When I arrived I discovered that it was the remains of a large hote!!l 
I didn't venture in though due to the close proximity of a bungalow on the site & not sure whether anyone was in & when walking around the perimeter wall I'm sure I saw a fooking huge dog bounding across the site in the direction of the mobile home!!






Closeness of the bungalow:








Here is the mobile home on site (Perhaps this was where the lower class of guest stayed! 




Not sure how long it's been derelict but judging by the size of trees growing within the shell, it's been a fair while!

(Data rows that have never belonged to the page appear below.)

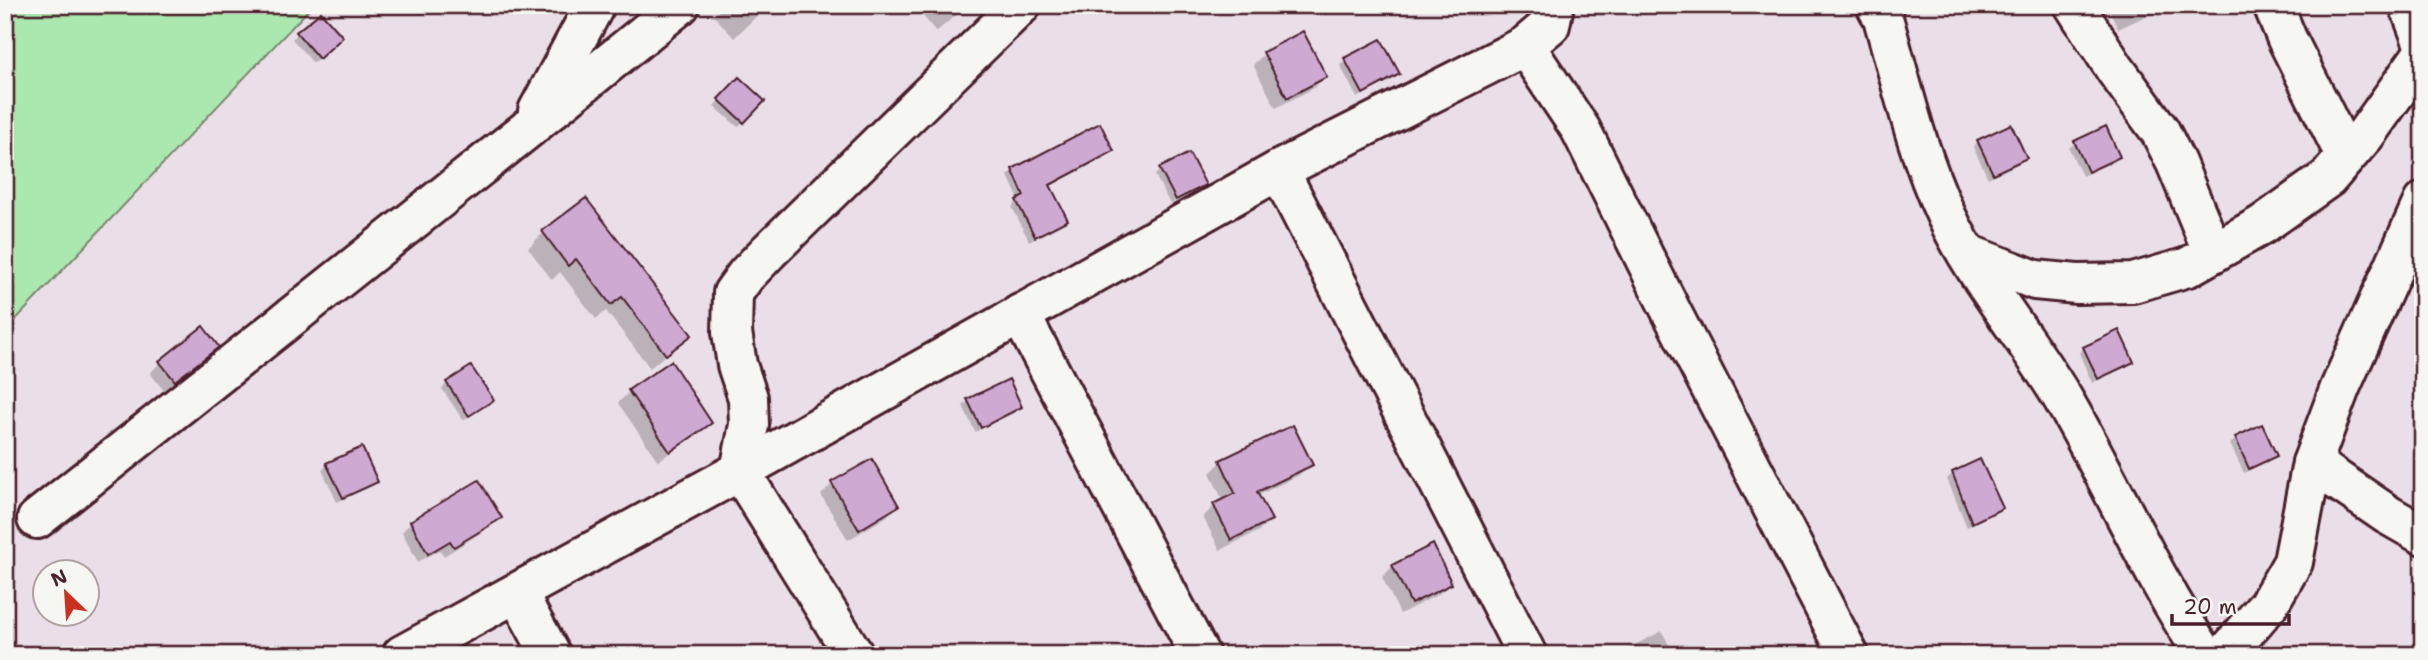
<svg xmlns="http://www.w3.org/2000/svg" width="2428" height="660" font-family="'Shantell Sans',sans-serif">
<style>
.green{fill:#abe8af;stroke:#7a846d;stroke-width:2}
.shadow{fill:#0003}
.building{fill:#cea9d2;stroke:#4a1f2b;stroke-width:2}
.lines{fill:none;stroke-linecap:round;stroke-linejoin:round}
.minor-casing{stroke:#4a1f2b;stroke-width:44}
.minor{stroke:#f6f6f2;stroke-width:38}
</style>
<rect width="100%" height="100%" fill="#eadfe8"/>
<filter id="ink" filterUnits="userSpaceOnUse"><feTurbulence type="fractalNoise" baseFrequency=".0143" numOctaves="2"/><feDisplacementMap in="SourceGraphic" scale="14" xChannelSelector="R" yChannelSelector="G"/><feConvolveMatrix kernelMatrix="1 2 1 2 8 2 1 2 1" color-interpolation-filters="sRGB"/></filter>
<g filter="url(#ink)">
<!-- green -->
<path class="green" d="M5,5H313L5,331Z"/>
<!-- shadow -->
<g class="shadow">
<path d="M724,5H761L764,9L734,38L714,16Z"/>
<path d="M914,5H959L962,10L936,32Z"/>
<path d="M2107,5H2162L2157,11L2118,29Z"/>
<path d="M320,14L336,43L313,63L292,39Z"/>
<path d="M1264,54L1324,77L1314,88L1276,108L1253,65Z"/>
<path d="M1345,60L1397,74L1392,80L1357,98L1340,65Z"/>
<path d="M739,79L763,101L738,127L714,106Z"/>
<path d="M2105,129L2118,157L2113,162L2082,176L2069,148L2075,143Z"/>
<path d="M1978,141L2025,158L2020,163L1988,178L1973,147Z"/>
<path d="M1112,151L1107,156L1049,187L1066,220L1060,225L1029,241L1012,207L1019,200L1008,176L1013,171Z"/>
<path d="M1160,170L1203,184L1198,190L1170,204L1155,175Z"/>
<path d="M586,200L689,335L650,368L606,311L596,319L560,272L552,280L528,248L543,233Z"/>
<path d="M2084,348L2132,361L2127,367L2092,383L2079,353Z"/>
<path d="M206,357L164,391L150,373L161,362Z"/>
<path d="M670,364L710,423L699,433L658,461L618,403L629,392Z"/>
<path d="M447,383L486,405L463,420L442,389Z"/>
<path d="M968,401L1020,407L1015,412L975,432L963,406Z"/>
<path d="M1292,427L1310,464L1299,475L1257,496L1270,520L1259,531L1220,550L1203,517L1214,506L1223,501L1210,473L1221,462Z"/>
<path d="M2261,427L2275,456L2269,461L2244,473L2230,444L2236,439Z"/>
<path d="M327,465L376,482L370,487L337,502L322,470Z"/>
<path d="M1953,473L2001,508L1995,513L1967,527L1947,479Z"/>
<path d="M832,484L897,506L886,517L848,540L821,495Z"/>
<path d="M500,517L490,527L444,556L440,550L418,562L402,532L411,522Z"/>
<path d="M1393,566L1450,583L1439,594L1400,614L1382,577Z"/>
<path d="M1662,631L1674,655H1615Z"/>
<path d="M1144,643L1150,655H1120Z"/>
</g>
<!-- building -->
<g class="building">
<path d="M321,12L343,37L319,59L296,32Z"/>
<path d="M1303,31L1327,77L1287,98L1263,52Z"/>
<path d="M1381,39L1400,74L1363,94L1344,58Z"/>
<path d="M739,77L765,101L744,123L718,99Z"/>
<path d="M1100,123L1114,151L1050,185L1068,220L1035,237L1016,200L1024,196L1012,169Z"/>
<path d="M2011,124L2027,158L1993,174L1977,140Z"/>
<path d="M2106,126L2120,157L2088,172L2074,141Z"/>
<path d="M1189,153L1206,185L1176,200L1159,168Z"/>
<path d="M586,198L692,335L666,355L622,297L611,305L576,259L568,266L542,231Z"/>
<path d="M203,326L219,347L175,381L159,361Z"/>
<path d="M2119,330L2134,362L2098,379L2083,347Z"/>
<path d="M671,361L712,423L670,452L628,390Z"/>
<path d="M471,366L494,400L469,416L446,382Z"/>
<path d="M1009,379L1022,407L981,428L967,399Z"/>
<path d="M2262,424L2277,456L2249,469L2235,437Z"/>
<path d="M1293,425L1313,465L1257,492L1272,520L1231,540L1213,504L1235,493L1220,460Z"/>
<path d="M362,447L378,482L343,498L326,463Z"/>
<path d="M872,459L899,506L859,530L831,482Z"/>
<path d="M1980,459L2003,508L1972,523L1952,472Z"/>
<path d="M479,480L502,518L454,547L450,541L428,554L410,521Z"/>
<path d="M1433,544L1452,584L1411,604L1392,565Z"/>
</g>
<g class="lines">
<!-- minor casing -->
<g class="minor-casing">
<g id="minor">
<path d="M1876,5L1883,18C1902,85 1917,153 1946,215C1978,283 2029,340 2066,404C2114,487 2151,576 2205,655"/>
<path d="M2074,5L2115,69L2160,131L2176,163L2213,253"/>
<path d="M2273,5L2287,39L2346,157"/>
<path d="M2409,5L2423,42"/>
<path d="M1525,46L1581,130L1672,313L1849,655"/>
<path d="M538,111L595,5"/>
<path d="M1279,170L1527,655"/>
<path d="M1968,254L2035,280L2077,284L2133,283L2188,267L2262,225L2328,178L2366,134L2423,54"/>
<path d="M1020,314L1200,655"/>
<path d="M2312,463L2388,515L2423,535"/>
<path d="M37,519L529,128L680,5"/>
<path d="M517,593L551,655"/>
<path d="M402,655L740,471L1279,170L1525,46L1550,25L1554,5"/>
<path d="M854,655L740,471L749,425L748,398L737,365L732,332L733,293L746,275L769,251L1021,5"/>
<path d="M2225,655L2268,605L2293,562L2312,463L2340,388L2423,202"/>
</g>
</g>
<!-- minor -->
<use href="#minor" class="minor"/>
</g>
</g>
<!-- margin -->
<rect width="2428" height="660" fill="none" stroke="#f6f6f2" stroke-width="28"/>
<rect x="14" y="14" width="2400" height="632" fill="none" stroke="#4a1f2b" stroke-width="2.5" filter="url(#ink)"/>
<!-- north arrow -->
<g transform="translate(66 593) rotate(335)"><circle r="33" fill="#f6f6f2" stroke="#b1a0a2" stroke-width="2"/>
<path d="M0-5L12 26L0 18L-12 26Z" fill="#c8321e"/>
<text y="-10" font-size="19" font-weight="bold" text-anchor="middle" fill="#4a1f2b">N</text>
</g>
<!-- scale -->
<path d="M2172 614v10h117v-10" fill="none" stroke="#4a1f2b" stroke-width="3.5"/>
<text x="2183" y="614" font-size="21" fill="#4a1f2b" stroke="#f6f6f2" stroke-width="5" paint-order="stroke">20 m</text>
</svg>
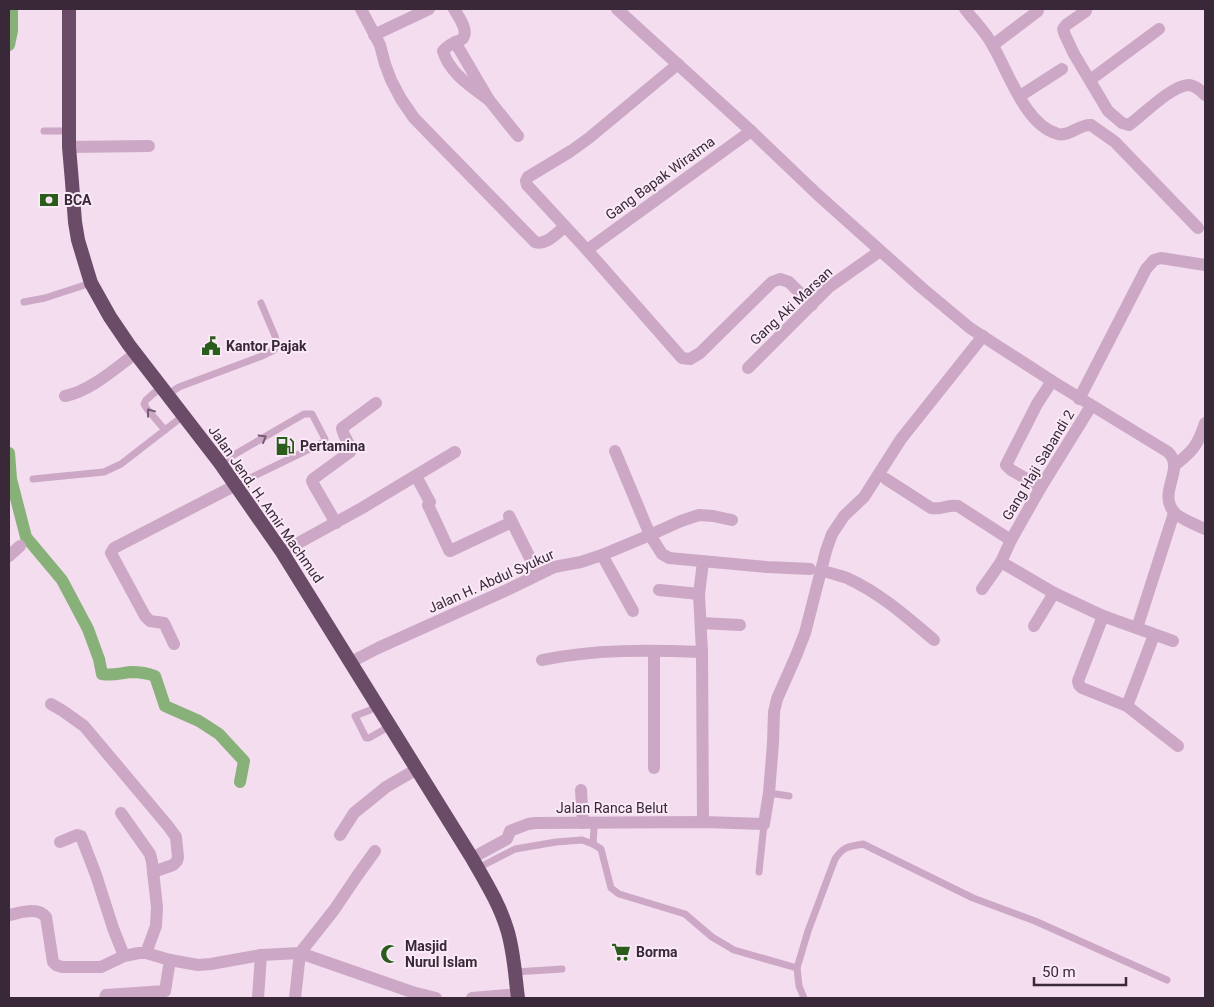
<svg xmlns="http://www.w3.org/2000/svg" width="1214" height="1007" viewBox="0 0 1214 1007" font-family="Roboto,sans-serif">
<style>
.lines{fill:none;stroke-linecap:round;stroke-linejoin:round}
.canal{stroke:#88b17a;stroke-width:12}
.service{stroke:#cca8c6;stroke-width:7}
.minor{stroke:#cca8c6;stroke-width:12}
.trunk{stroke:#6a4c69;stroke-width:14}
.oneway{stroke:#735b71}
.labels{text-anchor:middle;dominant-baseline:central;stroke-width:4;stroke-linejoin:round;paint-order:stroke}
.street-label{font-size:14px;fill:#382838;stroke:#fae9f6}
.poi-label{font-size:14px;font-weight:bold;fill:#382838;stroke:#fae9f6;text-anchor:start}
</style>
<rect width="100%" height="100%" fill="#f3ddee"/>
<g class="lines">
<g class="canal">
<polyline points="9,45 12,31 12,9"/>
<path d="M9 453 11 479 26 537 62 580 88 629 99 659 102 674C114 676 120 673 131 672 140 672 147 673 155 676L165 706 199 721 219 734 244 761 240 782"/>
</g>
<g class="service">
<polyline points="44,131 70,131"/>
<polyline points="24,302 45,298 91,283"/>
<polyline points="161,387 146,400 144,404 147,409 165,430"/>
<polyline points="167,395 179,387 262,356 274,350 277,345 275,336 261,303"/>
<polyline points="220,463 304,414 312,414 325,439 324,442 236,485"/>
<polyline points="33,479 104,472 121,464 183,416"/>
<polyline points="378,705 370,710 355,716 366,738 369,738 390,726"/>
<polyline points="769,793 789,796"/>
<polyline points="593,844 594,828"/>
<path d="M478 868 515 849 556 842 582 840 593 844 601 849 611 888 619 894 685 914 712 937 734 950 797 968 808 931 835 859C844 846 848 847 863 844L973 898 1035 921 1167 980"/>
<polyline points="759,872 764,824"/>
<polyline points="797,968 799,986 804,998"/>
<polyline points="515,972 562,969"/>
</g>
<g class="minor">
<path d="M361 9 380 45 385 64 391 80 401 99 414 118 535 242C546 246 556 233 565 227"/>
<path d="M454 9C458 16 469 30 463 38 462 40 458 41 456 42 451 44 447 46 443 51 449 73 472 87 489 100"/>
<path d="M617 9 751 131 817 194 922 288 970 328 1052 381 1168 452C1186 469 1157 492 1174 512 1178 517 1198 526 1205 529"/>
<path d="M965 9C974 21 986 32 993 46 1009 73 1025 125 1058 134 1069 137 1079 124 1091 125L1115 142 1198 228"/>
<path d="M1086 11 1066 25 1063 29 1065 35 1074 54 1108 111 1122 123 1129 125C1143 115 1171 86 1188 85 1195 85 1201 91 1205 95"/>
<polyline points="374,35 429,9"/>
<polyline points="455,42 489,100 518,136"/>
<polyline points="993,45 1038,11"/>
<polyline points="678,64 589,138 571,151 528,177 526,181 527,185 587,250 682,358 690,359 700,353 772,282 780,279 789,282 812,305"/>
<polyline points="1090,80 1159,29"/>
<polyline points="1020,96 1062,69"/>
<polyline points="69,147 149,146"/>
<polyline points="587,250 751,131"/>
<polyline points="748,368 829,287 880,251"/>
<path d="M65 396C89 392 116 368 136 353"/>
<polyline points="1079,399 1146,269 1154,260 1161,258 1205,265"/>
<polyline points="615,451 650,535 662,554 669,558 767,567 810,569"/>
<path d="M1175 465C1193 451 1198 445 1205 423"/>
<polyline points="416,476 430,502 428,505 449,550 450,551 512,522"/>
<path d="M886 479 931 508C942 510 948 504 958 506L1006 537 1011 540 1001 562 1054 593 1103 616 1173 641"/>
<polyline points="1041,487 1011,470 1006,465 1037,404 1052,381"/>
<polyline points="509,516 538,574"/>
<path d="M336 523 315 487 312 481 313 479 350 452 351 450C349 442 343 436 342 428L376 403"/>
<polyline points="1011,540 1041,487 1091,406"/>
<polyline points="282,552 362,508 455,452"/>
<polyline points="602,555 633,611"/>
<polyline points="9,556 20,546"/>
<polyline points="703,562 699,594 702,652 703,822"/>
<path d="M821 570C829 573 839 575 847 578 880 593 907 617 934 640"/>
<polyline points="982,589 1001,562"/>
<polyline points="659,590 699,594"/>
<polyline points="1103,616 1078,681 1079,685 1082,688 1127,706 1178,746"/>
<polyline points="701,623 740,625"/>
<polyline points="1034,626 1054,593"/>
<polyline points="1137,628 1174,513"/>
<polyline points="174,644 164,623 150,621 145,616 111,553 114,548 236,485"/>
<polyline points="654,651 654,768"/>
<path d="M542 660C595 649 649 650 702 652"/>
<polyline points="351,662 378,648 509,589 554,567 581,562 602,555 650,535 681,521 699,515 713,516 732,520"/>
<polyline points="51,704 63,711 84,726 168,826 176,837 178,857 177,861 173,865 153,872"/>
<polyline points="1127,706 1154,635"/>
<polyline points="581,790 583,823"/>
<polyline points="121,813 150,854 152,862 157,907 156,926 146,953"/>
<polyline points="340,835 354,813 386,787 417,769"/>
<polyline points="60,842 77,835 81,836 96,875 113,928 124,956"/>
<polyline points="472,858 507,839 510,831 528,824 535,823 703,822 764,824 769,793 773,743 774,712 777,699 796,656 805,633 826,551 832,534 844,516 864,497 901,439 983,336"/>
<path d="M9 915C20 913 37 906 46 917L53 962 56 965 62 967H101L124 956 139 953H146L170 960 198 965 211 964 261 955 300 953 412 992 436 998"/>
<polyline points="105,998 106,995 165,991 170,960"/>
<polyline points="258,998 261,955"/>
<polyline points="295,998 300,953 334,910 357,876 375,851"/>
<polyline points="472,998 518,994"/>
</g>
<path class="trunk" d="M69 9V147L72 182 75 222 78 240 91 283 110 317 129 345 220 463 282 552 472 858C485 881 499 903 507 929 514 951 515 975 518 998"/>
</g>
<defs><path id="oneway-chevron" d="M-2-3.5L2.5 0L-2 3.5" fill="none" stroke-width="1.6" stroke-linecap="round" stroke-linejoin="round" transform="scale(1.25)"/></defs>
<g class="oneway">
<use href="#oneway-chevron" transform="translate(150 412) rotate(-127)"/>
<use href="#oneway-chevron" transform="translate(263 438) rotate(-30)"/>
</g>
<defs>
<g id="bank-bare" transform="scale(1.5)"><path d="M-6-4H6V4H-6ZM0-2.3a2.3 2.3 0 1 0 0 4.6a2.3 2.3 0 1 0 0-4.6Z" fill="#2a5c1c" stroke="#fae9f6" stroke-width="2.5" paint-order="stroke"/></g>
<g id="civic-bare" transform="scale(1.5)"><path d="M-.6-6.5H3V-4.5H.6V-3L4-1V1h2V6H-6V1h2V-1L-.6-3ZM-1.2 2.5V6h2.4V2.5Z" fill="#2a5c1c" stroke="#fae9f6" stroke-width="2.5" paint-order="stroke"/></g>
<g id="fuel-bare" transform="scale(1.5)"><path d="M-5.5-6h7V0h2V4h1.3V-2.5L3-4.5l.8-.8L6-3V5H2.5V1h-1V6h-7ZM-4.2-4.7v3.2H.2V-4.7Z" fill="#2a5c1c" stroke="#fae9f6" stroke-width="2.5" paint-order="stroke"/></g>
<g id="supermarket-bare" transform="scale(1.5)"><path d="M-6-5.5h2.5l.6 2H6L4.5 2H-2.5L-4.4-4H-6ZM-1.5 3.2a1.3 1.3 0 1 0 .1 0ZM3 3.2a1.3 1.3 0 1 0 .1 0Z" fill="#2a5c1c" stroke="#fae9f6" stroke-width="2.5" paint-order="stroke"/></g>
<g id="mosque-bare" transform="scale(1.5)"><path d="M3.5-4.9A6 6 0 1 0 3.5 4.9A5 5 0 1 1 3.5-4.9Z" fill="#2a5c1c" stroke="#fae9f6" stroke-width="2.5" paint-order="stroke"/></g>
</defs>
<g fill-rule="evenodd">
<use href="#bank-bare" x="49" y="200"/>
<use href="#civic-bare" x="211" y="346"/>
<use href="#fuel-bare" x="285" y="446"/>
<use href="#supermarket-bare" x="621" y="952"/>
<use href="#mosque-bare" x="390" y="954"/>
</g>
<g class="labels">
<g class="street-label">
<text transform="translate(660 178) rotate(-36)">Gang Bapak Wiratma</text>
<text transform="translate(791 306) rotate(-43)">Gang Aki Marsan</text>
<text transform="translate(1038 465) rotate(-59)">Gang Haji Sabandi 2</text>
<text transform="translate(266 504) rotate(55)">Jalan Jend. H. Amir Machmud</text>
<text transform="translate(491 581) rotate(-24)">Jalan H. Abdul Syukur</text>
<text x="612" y="808">Jalan Ranca Belut</text>
</g>
<g class="poi-label">
<text x="64" y="200">BCA</text>
<text x="226" y="346">Kantor Pajak</text>
<text x="300" y="446">Pertamina</text>
<text x="405" y="946">Masjid<tspan x="405" dy="16">Nurul Islam</tspan></text>
<text x="636" y="952">Borma</text>
</g>
</g>
<rect width="1214" height="1007" fill="none" stroke="#382838" stroke-width="20"/>
<path d="M1034 977v8h92v-8" fill="none" stroke="#382838" stroke-width="2.5"/>
<text x="1042" y="977" font-size="15" fill="#382838" stroke="#fae9f6" stroke-width="4" paint-order="stroke">50 m</text>
</svg>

Even the outside wall is ornate:


----------



## Seahorse (Nov 23, 2008)

You have been busy recently.

I quite fancy a visit to this too.


----------



## foz101 (Nov 23, 2008)

There are a few interesting things in Burntisland.....


----------



## Foxylady (Nov 23, 2008)

That looks really interesting. Be great to see some more pics, especially closer-up, if you plan on going back.
Nice find.


----------



## escortmad79 (Nov 23, 2008)

Seahorse said:


> You have been busy recently.
> 
> I quite fancy a visit to this too.



Perks of not having a job 

Wouldn't mind a closer look but with the bungalow being on the site, you need to time it just right


----------



## escortmad79 (Nov 23, 2008)

foz101 said:


> There are a few interesting things in Burntisland.....


Found a few other things around Burntisland


----------



## spacepunk (Nov 24, 2008)

Swingball in the garden!


----------